PROBLEM REQUIREMENTS
Revise the lines of the data below so that "Constanzia" becomes "Constantia" and everything else stays the same. Leave the pictures out of your answer.

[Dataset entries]
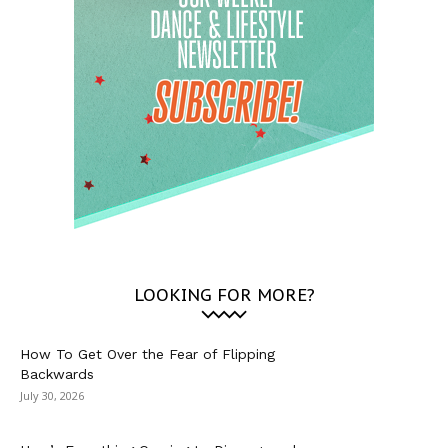
LOOKING FOR MORE?
How To Get Over the Fear of Flipping
Backwards
July 30, 2026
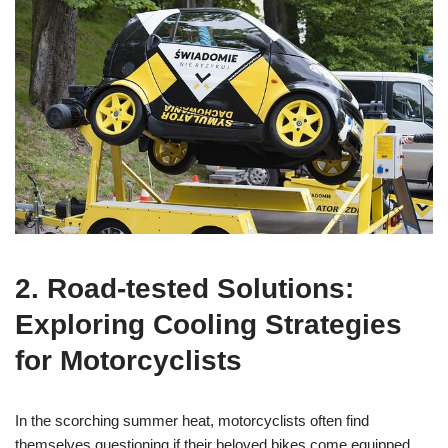
2. Road-tested Solutions:
Exploring Cooling Strategies
for Motorcyclists
In the scorching summer heat, motorcyclists often find
themselves questioning if their beloved bikes come equipped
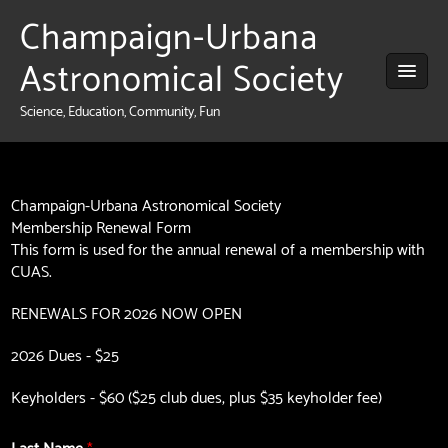
Champaign-Urbana
Astronomical Society
Science, Education, Community, Fun
Champaign-Urbana Astronomical Society
Membership Renewal Form
This form is used for the annual renewal of a membership with
CUAS.
RENEWALS FOR 2026 NOW OPEN
2026 Dues - $25
Keyholders - $60 ($25 club dues, plus $35 keyholder fee)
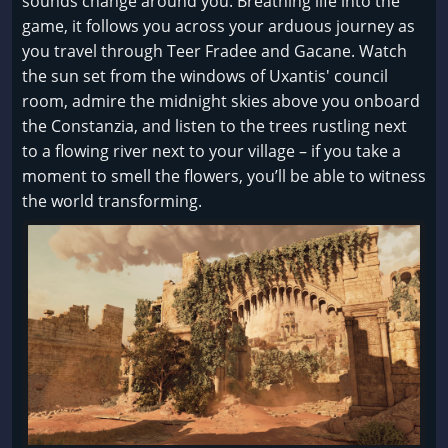
sounds change around you. Breathing life into the
game, it follows you across your arduous journey as
you travel through Teer Fradee and Gacane. Watch
the sun set from the windows of Uxantis' council
room, admire the midnight skies above you onboard
the Constanzia, and listen to the trees rustling next
to a flowing river next to your village – if you take a
moment to smell the flowers, you’ll be able to witness
the world transforming.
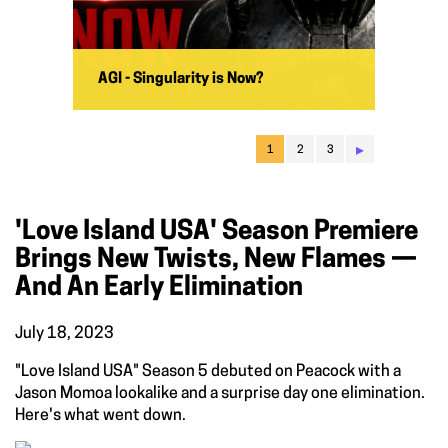
AGI - Singularity is Now?
▸
1
2
3
'Love Island USA' Season Premiere
Brings New Twists, New Flames —
And An Early Elimination
July 18, 2023
"Love Island USA" Season 5 debuted on Peacock with a
Jason Momoa lookalike and a surprise day one elimination.
Here's what went down.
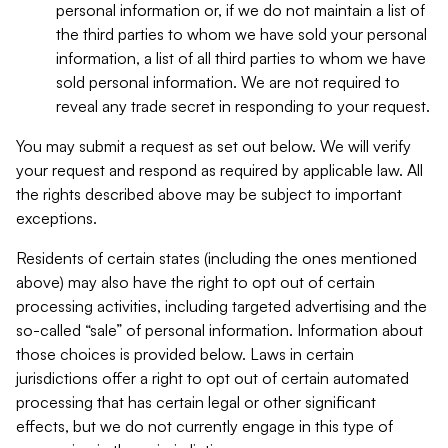
personal information or, if we do not maintain a list of
the third parties to whom we have sold your personal
information, a list of all third parties to whom we have
sold personal information. We are not required to
reveal any trade secret in responding to your request.
You may submit a request as set out below. We will verify
your request and respond as required by applicable law. All
the rights described above may be subject to important
exceptions.
Residents of certain states (including the ones mentioned
above) may also have the right to opt out of certain
processing activities, including targeted advertising and the
so-called “sale” of personal information. Information about
those choices is provided below. Laws in certain
jurisdictions offer a right to opt out of certain automated
processing that has certain legal or other significant
effects, but we do not currently engage in this type of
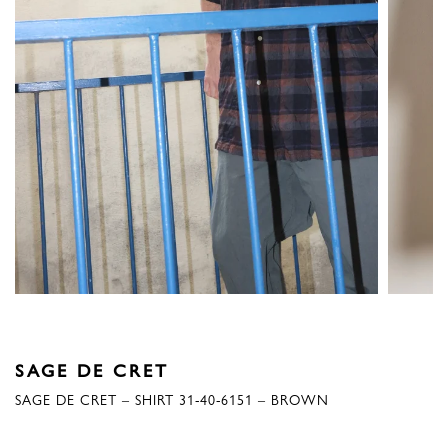
SAGE DE CRET
SAGE DE CRET – SHIRT 31-40-6151 – BROWN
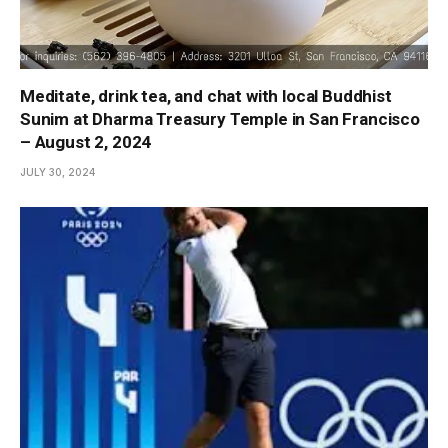
Meditate, drink tea, and chat with local Buddhist
Sunim at Dharma Treasury Temple in San Francisco
– August 2, 2024
JULY 30, 2024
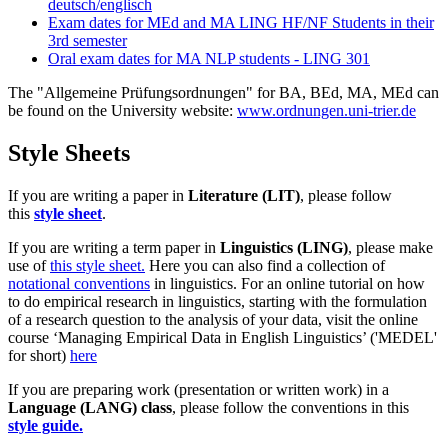
deutsch/englisch
Exam dates for MEd and MA LING HF/NF Students in their
3rd semester
Oral exam dates for MA NLP students - LING 301
The "Allgemeine Prüfungsordnungen" for BA, BEd, MA, MEd can
be found on the University website:
www.ordnungen.uni-trier.de
Style Sheets
If you are writing a paper in
Literature (LIT)
, please follow
this
style sheet
.
If you are writing a term paper in
Linguistics (LING)
, please make
use of
this style sheet.
Here you can also find a collection of
notational conventions
in linguistics. For an online tutorial on how
to do empirical research in linguistics, starting with the formulation
of a research question to the analysis of your data, visit the online
course ‘Managing Empirical Data in English Linguistics’ ('MEDEL'
for short)
here
If you are preparing work (presentation or written work) in a
Language (LANG) class
, please follow the conventions in this
style guide.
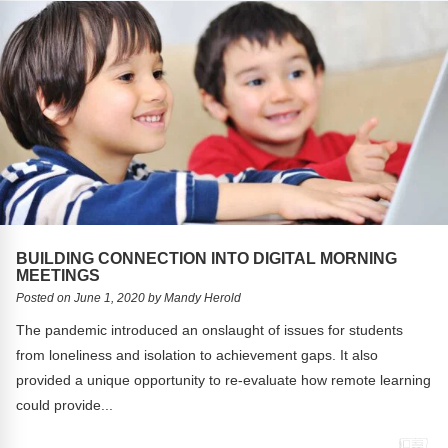
BUILDING CONNECTION INTO DIGITAL MORNING
MEETINGS
Posted on June 1, 2020 by Mandy Herold
The pandemic introduced an onslaught of issues for students
from loneliness and isolation to achievement gaps. It also
provided a unique opportunity to re-evaluate how remote learning
could provide...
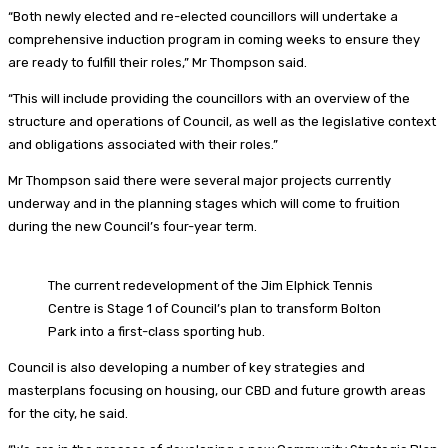
“Both newly elected and re-elected councillors will undertake a
comprehensive induction program in coming weeks to ensure they
are ready to fulfill their roles,” Mr Thompson said.
“This will include providing the councillors with an overview of the
structure and operations of Council, as well as the legislative context
and obligations associated with their roles.”
Mr Thompson said there were several major projects currently
underway and in the planning stages which will come to fruition
during the new Council’s four-year term.
The current redevelopment of the Jim Elphick Tennis
Centre is Stage 1 of Council’s plan to transform Bolton
Park into a first-class sporting hub.
Council is also developing a number of key strategies and
masterplans focusing on housing, our CBD and future growth areas
for the city, he said.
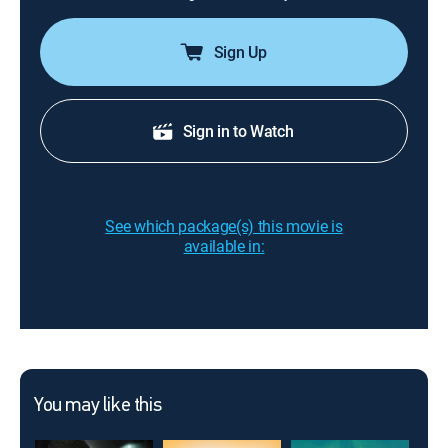
Sign Up
Sign in to Watch
See which package(s) this movie is
available in:
You may like this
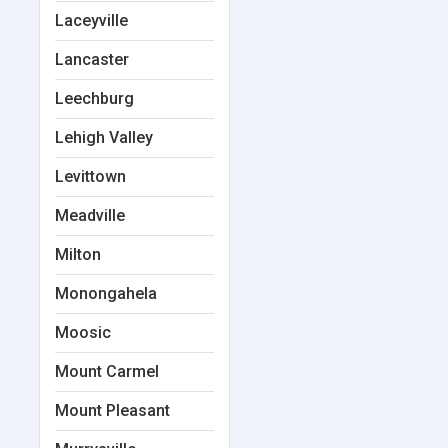
Laceyville
Lancaster
Leechburg
Lehigh Valley
Levittown
Meadville
Milton
Monongahela
Moosic
Mount Carmel
Mount Pleasant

WRITTEN REPLY
LOOKING FOR MORE?
How To Get Over the Fear of Flipping
Backwards
July 30, 2026
2. Road-tested Solutions:
Exploring Cooling Strategies
for Motorcyclists
In the scorching summer heat, motorcyclists often find
themselves questioning if their beloved bikes come equipped
Champaign-Urbana
Astronomical Society
Science, Education, Community, Fun
Champaign-Urbana Astronomical Society
Membership Renewal Form
This form is used for the annual renewal of a membership with
CUAS.
RENEWALS FOR 2026 NOW OPEN
2026 Dues - $25
Keyholders - $60 ($25 club dues, plus $35 keyholder fee)
sounds change around you. Breathing life into the
game, it follows you across your arduous journey as
you travel through Teer Fradee and Gacane. Watch
the sun set from the windows of Uxantis' council
room, admire the midnight skies above you onboard
the Constantia, and listen to the trees rustling next
to a flowing river next to your village – if you take a
moment to smell the flowers, you’ll be able to witness
the world transforming.
AGI - Singularity is Now?
▸
1
2
3
'Love Island USA' Season Premiere
Brings New Twists, New Flames —
And An Early Elimination
July 18, 2023
"Love Island USA" Season 5 debuted on Peacock with a
Jason Momoa lookalike and a surprise day one elimination.
Here's what went down.
personal information or, if we do not maintain a list of
the third parties to whom we have sold your personal
information, a list of all third parties to whom we have
sold personal information. We are not required to
reveal any trade secret in responding to your request.
You may submit a request as set out below. We will verify
your request and respond as required by applicable law. All
the rights described above may be subject to important
exceptions.
Residents of certain states (including the ones mentioned
above) may also have the right to opt out of certain
processing activities, including targeted advertising and the
so-called “sale” of personal information. Information about
those choices is provided below. Laws in certain
jurisdictions offer a right to opt out of certain automated
processing that has certain legal or other significant
effects, but we do not currently engage in this type of
SAGE DE CRET
SAGE DE CRET – SHIRT 31-40-6151 – BROWN
Meditate, drink tea, and chat with local Buddhist
Sunim at Dharma Treasury Temple in San Francisco
– August 2, 2024
JULY 30, 2024
deutsch/englisch
Exam dates for MEd and MA LING HF/NF Students in their
3rd semester
Oral exam dates for MA NLP students - LING 301
The "Allgemeine Prüfungsordnungen" for BA, BEd, MA, MEd can
be found on the University website:
www.ordnungen.uni-trier.de
Style Sheets
If you are writing a paper in
Literature (LIT)
, please follow
this
style sheet
.
If you are writing a term paper in
Linguistics (LING)
, please make
use of
this style sheet.
Here you can also find a collection of
notational conventions
in linguistics. For an online tutorial on how
to do empirical research in linguistics, starting with the formulation
of a research question to the analysis of your data, visit the online
course ‘Managing Empirical Data in English Linguistics’ ('MEDEL'
for short)
here
If you are preparing work (presentation or written work) in a
Language (LANG) class
, please follow the conventions in this
style guide.
BUILDING CONNECTION INTO DIGITAL MORNING
MEETINGS
Posted on June 1, 2020 by Mandy Herold
The pandemic introduced an onslaught of issues for students
from loneliness and isolation to achievement gaps. It also
provided a unique opportunity to re-evaluate how remote learning
could provide...
“Both newly elected and re-elected councillors will undertake a
comprehensive induction program in coming weeks to ensure they
are ready to fulfill their roles,” Mr Thompson said.
“This will include providing the councillors with an overview of the
structure and operations of Council, as well as the legislative context
and obligations associated with their roles.”
Mr Thompson said there were several major projects currently
underway and in the planning stages which will come to fruition
during the new Council’s four-year term.
The current redevelopment of the Jim Elphick Tennis
Centre is Stage 1 of Council’s plan to transform Bolton
Park into a first-class sporting hub.
Council is also developing a number of key strategies and
masterplans focusing on housing, our CBD and future growth areas
for the city, he said.
Sign Up
Sign in to Watch
See which package(s) this movie is
available in:
You may like this
Laceyville
Lancaster
Leechburg
Lehigh Valley
Levittown
Meadville
Milton
Monongahela
Moosic
Mount Carmel
Mount Pleasant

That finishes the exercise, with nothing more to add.